Hoy en el cementerio he empezado a percibir que se irá el estado de alarma, pero tú ya no volverás.

Es martes 19 de mayo y ha vuelto a abrir el cementerio de Pamplona. Por la tarde, después de comer, he pasado por allí antes de volver a trabajar. Lo había pensado, pero la mañana ha sido intensa y se me ha pasado hasta que al mediodía, justo cuando se acababa de dormir Izar, ha sonado el teléfono fijo de casa. Ese teléfono rojo que tú tenías en tu dormitorio y me llevé hace un par de años. Ese teléfono fijo que sólo tú usabas para llamarnos. Mi primer pensamiento ha sido “mira qué oportuno, justo cuando se acaba de dormir el niño” y cuando he descolgado y era una operadora de Euskaltel he recordado que era imposible que fueras tú.
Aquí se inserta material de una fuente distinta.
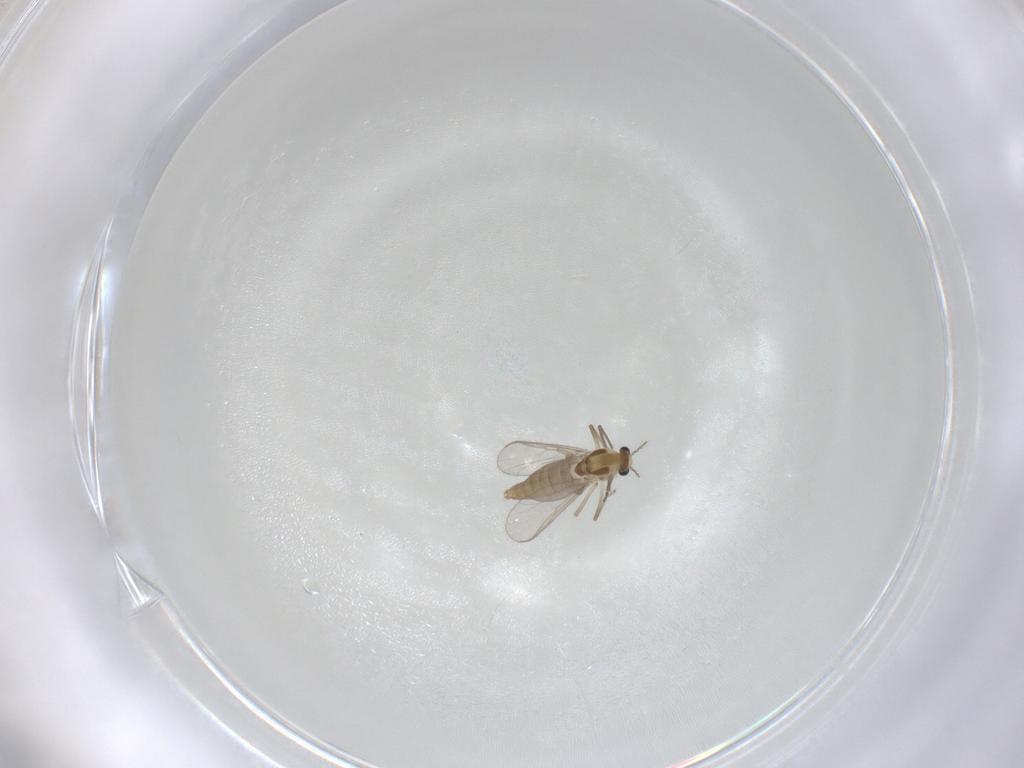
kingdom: Animalia
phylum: Arthropoda
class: Insecta
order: Diptera
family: Chironomidae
Llevaba varias noches dejando el teléfono en la mesilla. La anterior dormí muy poco comprobando de cuando en cuando que nadie había llamado, pero esa noche, la del 7 de abril, estaba muy cansado, así que cuando a las cuatro en punto de la madrugada sonó casi no supe cómo responder, aunque al ver el número desconocido ya tuve claro lo que iba a escuchar. Repetí dos veces a la médico el nombre del tanatorio al que había que llamar. No por el impacto de la noticia, que esperaba, sino porque me cuesta un rato razonar cuando me despierto de improviso.